Wow. How true is that? A lot of people see chastity as rules – namely, “You shall not have sex.” But my husband and I saw it as a beautiful affirmation of our love: more like “You shall get to know each other and learn to truly love each other and therefore really enjoy the associated perks later on!” Too many couples jump into a sexual relationship early on and get distracted from the process of actually getting to know each other. Sex is the ultimate expression of love, but these days it’s used in other ways: as means of figuring out whether you want to be with someone or not; to physically and hormonally connect with someone who you haven’t yet rationally confirmed is even a good match for you; as a social activity… How very degrading.
Statistics show that married people have the best love lives, and no wonder when they are intimate with the one person who knows them, loves them unconditionally, and has committed to stick by them through thick and thin. Only that kind of security is worthy of that kind of intimacy – of that whole and complete self-giving of a priceless human being!
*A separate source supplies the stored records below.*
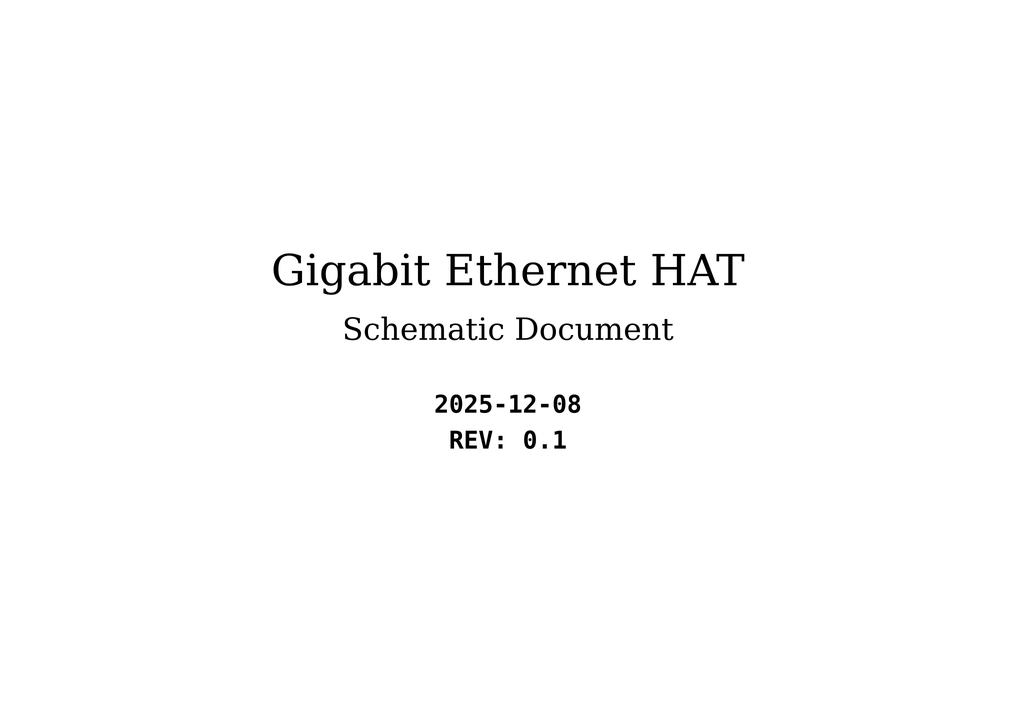
<source format=kicad_sch>
(kicad_sch
	(version 20250114)
	(generator "eeschema")
	(generator_version "9.0")
	(uuid "76c5a74b-68e9-432e-b83d-af6df3f9ddee")
	(paper "A4")
	(lib_symbols)
	(text "REV: 0.1"
		(exclude_from_sim no)
		(at 147.32 129.54 0)
		(effects
			(font
				(face "Courier New")
				(size 5.08 5.08)
				(bold yes)
				(color 0 0 0 1)
			)
		)
		(uuid "1e16dbf3-91af-41c3-b6e0-b4d7227c57a4")
	)
	(text "2025-12-08"
		(exclude_from_sim no)
		(at 147.32 119.126 0)
		(effects
			(font
				(face "Courier New")
				(size 5.08 5.08)
				(thickness 0.508)
				(bold yes)
				(color 0 0 0 1)
			)
		)
		(uuid "39e171c2-5e54-4663-a97c-18c8451ce486")
	)
	(text "Gigabit Ethernet HAT"
		(exclude_from_sim no)
		(at 147.32 81.534 0)
		(effects
			(font
				(face "Times New Roman")
				(size 8.89 8.89)
				(color 0 0 0 1)
			)
		)
		(uuid "556492df-88b7-4faa-a694-628d9c649e78")
	)
	(text "Schematic Document\n"
		(exclude_from_sim no)
		(at 147.32 97.79 0)
		(effects
			(font
				(face "Times New Roman")
				(size 6.35 6.35)
				(color 0 0 0 1)
			)
		)
		(uuid "f549c3ee-9848-45cd-92a7-d34cbc0ff802")
	)
	(sheet_instances
		(path "/"
			(page "1")
		)
	)
	(embedded_fonts no)
)

</source>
But of course, that didn’t make the practicality of living chastity any easier during our engagement, believe me. We are made of body and soul, so it made sense that with a growing love came a growing desire to be united physically; and this was a constant battle that we fought (definitely made easier by the fact that we were both fighting for the same thing). We knew that at the heart of things though, sexual relations before marriage was the same as us lying to each other – and lying to your fiancé is probably not the best way to build a solid foundation! We respected each other too much for that! The marriage act implies complete self-giving, and without the sacrament, this is both absent and unsure. In this context, it becomes so easy for sex to be about using the other person, which ends up creating distance rather than the desired unity. Living chastity is the way in which we learned to love each other better and more selflessly – to want the best for the other, even if it was the harder road. It was also great training for moments in marriage when sex won’t be an option: so that we would still know how to show love without the act itself.
When it comes down to it, engagement is only the start of the journey. It’s a raw time of ups and downs, discoveries and lessons. There’s an overwhelming joy in saying “yes” and looking forward to the future, full of the peace that comes from choosing the right spouse. It’s a time of learning to love selflessly, to put love into the details, and to put the other person first – a lesson that takes a lifetime to really get. And yes, it can be a very stressful time, but if that stress is a reminder to re-focus on the genuine meaning of the day, it becomes a time to grow both as individuals and as a team.
The period of engagement is certainly not meant to be easy, but nothing worthwhile ever is. But it’s a beautiful, beautiful time, and has the potential to be so enriching and character-building; as well as to set the foundations of a happy, fulfilled and fruitful marriage. Most importantly, if you take every step of the journey with God, all will be well in the end.